TLP: the state’s continuing blunders
Rashed Rahman
The violent clashes in the past few days between the Tehreek-i-Labbaik Pakistan (TLP) and the law enforcement agencies (LEAs) are the latest incarnation of the state’s flawed and blundering policy of relying on religious extremist groups for furthering dubious political agendas. The pattern over the last almost 50 years runs along the by now familiar lines of first creating and encouraging such groups against mainstream political and civil society, then attempting to appease them when they grow wings large enough to challenge the state itself, and finally, under pressure of circumstances, to attempt to crack down on them. Such has been the case in the creation, nurturing and support to the Mujahideen and Taliban in the Afghan context, which spawned religious extremist and sectarian groups inside the country, and the rest of the trajectory followed the path outlined above.
The difference though between the past efforts in this regard and the emergence of TLP is that the Afghan adventure and subsequent ‘favoured’ religious extremist groups internally relied considerably on the minority Deobandi sect. The TLP, however, is composed of the majority Barelvi sect, once known for its moderation, but now transformed into a violent stick- and arms-wielding threat to the state and society. Needless to say, flirting with a turning-to-militancy majority sect harbours within it even greater risks and threat than the past ‘reliance’ on a minority sect.
After three days of violent protests throughout the country following the arrest of the TLP’s chief Saad Hussain Rizvi on April 12, 2021, during which the much proclaimed ‘writ of the state’ appeared to have all but disappeared, the Pakistan Tehreek-i-Insaaf (PTI) government finally abandoned its appeasement of TLP and cracked down hard on the group. According to Federal Interior Minister Sheikh Rashid, accompanied by Minister for Religious Affairs Nurul Haq Qadri, the talks that failed to persuade the TLP to give up its planned long march on Islamabad on April 20, 2021 (today) have finally been abandoned. According to Sheikh Rashid, the three-day violent protest by TLP reaped the grisly harvest of five people killed, including two policemen, 580 policemen injured, and 30 cars destroyed.
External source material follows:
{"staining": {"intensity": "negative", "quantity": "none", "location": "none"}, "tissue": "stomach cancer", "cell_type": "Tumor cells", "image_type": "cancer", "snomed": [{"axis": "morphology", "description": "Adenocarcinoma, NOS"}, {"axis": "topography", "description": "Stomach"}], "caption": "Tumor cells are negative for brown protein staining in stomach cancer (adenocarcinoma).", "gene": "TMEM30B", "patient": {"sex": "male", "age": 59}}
The corollary to this casualty/destruction count is the summary approved by the federal cabinet, after which a notification banning the TLP was issued. The summary states that the federal government has reasonable grounds to believe that the TLP is engaged in terrorism, is destroying the country’s peace and security, creating anarchy by intimidating the public, has caused grievous bodily harm, hurt and death to the LEAs and public, etc. Such an indictment surely should attract the strictest actions to scotch this evil.
However, there are no guarantees, based on experience, that even the harshest crackdown will necessarily mean the end of the TLP threat. Not only have such religious extremist outfits demonstrated in the past their resilience in the face of (belated, it must be said) repression, most have come back with a vengeance over time. The Tehreek-i-Taliban Pakistan (TTP) is a good example. One has been consistently warning that the TTP threat, following the military operations in erstwhile FATA, have not scotched the snake but only wounded and ‘exported’ it. The TTP, under the pressure of the military’s all-out offensive, could not sustain its hold on bases in erstwhile FATA and retreated in classic guerrilla fashion to safe havens across the border on Afghan soil, where it could not logically stay without the Afghan Taliban’s explicit or implicit permission. One had warned that the apparent ‘victory’ over the TTP could turn out to be a pyrrhic one since it was logical that it had left sleeper cells behind and would, sooner or later, mount attacks across the border. That has happened, although not to the extent and level one expected. That does not mean escalation in TTP’s activities can be ruled out. Vigilance is key in this matter.
Whatever the outcome of the belated crackdown on TLP, which by no means can be taken to mean that the militants will not continue to hit back, another worry is developments in Afghanistan. With US President Joe Biden announcing the complete withdrawal of US troops by September 11, 2021, it seems only a matter of time before the Taliban are once more ensconced in power in Kabul. How that will affect the fortunes of the TTP can only be guessed at this juncture, but the portents are threatening. The nexus of religious extremist groups is a permanent fact of life. Even mainstream religious groups like Maulana Fazlur Rehman’s Jamiat-i-Ulema-i-Islam-Fazl (JUI-F) are opportunistically poised to join any TLP long march on Islamabad after his Pakistan Democratic Movement (PDM) long march hopes have come a cropper due to internal dissent in the PDM. Mufti Muneebur Rehman is leading a strike in support of the TLP in Karachi. Even the Jamaat-i-Islami is making reconciliatory noises that in the present confrontation bring comfort to the violent zealots of TLP.
With so much consistent experience of the trajectory of creation, nurturing, appeasement, and eventual confrontation with religious extremist groups birthed for dubious political and strategic reasons, is it not time for the worthies who actually run our state to cease and desist this long standing and, in the final analysis, disastrous flirting with religious extremism at the cost of the state itself and society at large? Hope and pray.